How will you work to ensure that all organizations have an opportunity to be adequately funded?

“One of my main priorities in this position is to increase student input into how we create our funding guidelines. I’ve seen a lot of requests, I know generally what students need. Sometimes we can’t fund them all the way or we get requests that seem absurd or don’t follow the guidelines. Getting more student input into how we create our funding guidelines is going to help that. I want to increase that input through category specific forums. Earlier this semester, we had one with just the cultural groups. We learned a lot from them and that’s partly how we shaped our funding guidelines for next semester. Doing that for all of our different categories will make it more applicable to all student groups. Also I want to create more funding guidelines that are more category specific. It’s hard to encompass all the needs of all your students with just one piece of paper. I don’t want to sound like we’re having more stringent guidelines, but more guidelines that can more adequately fit the needs of our students.”

As a member of the Student Executive Council (SEC), what role do you see yourself taking?

“As vice president of finance, I am an advocate for the student orgs. I want to make sure that our allocation adequately represents what the needs of the student orgs are. Part of doing all this research and background for our funding history is to get more quantitative statistics to present to the SEC, which I think will give us more data to back up assertions that we need more money to fund our student groups. I’m not saying we need a huge increase, I’m not even sure how much of an increase would be necessary. I know next semester, the SAF pot is higher with more students, so we didn’t need an increase. But we add 15 to 20 new organizations every year, so as we add new organizations we need more funding to fund them. Long story short, I sit on SEC as a directly elected official so I see myself as a voice for the students on the board.”

What is the thing you are most proud of in your time in USG so far?

“I think my time as a treasurer has taught me a lot of things. I’m really proud to fix the tiny issues for students that on a grand scale, like making sure they get their $40 reimbursement. It might seem minuscule, but interacting directly with the students and seeing how directly our system impacts them and doing my part to make sure that that is a good experience for them is something that I’m really proud of.

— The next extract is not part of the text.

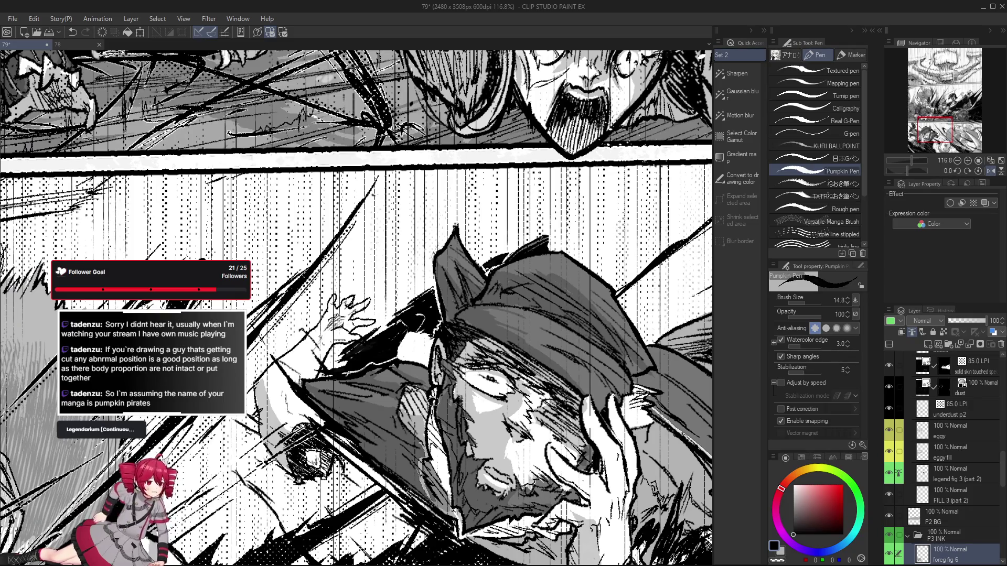
scroll(432, 396, "down", 2)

One thing that instituting OrgSync has done is made our process a lot faster for students, especially this semester, now that we’ve worked out the kinks. It only takes two to three days to do reimbursements, and it’s all online and paperless, which really impacts students.”

You mention in your letter of intent that you plan on doing a “thorough analysis of USG’s funding and request history.” How do you plan on doing this, and what is your end goal for the project?

“I mostly want to look in the last four to five years, because those are the groups that we still have on campus, and we’ll have similar numbers for how many groups and how large our budget was. As far as gathering specifics, I want to look at how many events students were funded. I think people sometimes don’t realize that a lack of funding to USG means sometimes a student organization only gets two or three events per semester. If people can get a qualitative and quantitative view of that and see what the direct impact funding cuts or increases has on how we’re able to fund groups, I think that’s really important. Just us saying we have $200,000 for mass funding instead of $230,000 for mass funding, that doesn’t tell anyone what that means for student organizations. Being able to tell everyone what an increase will do will be really helpful.”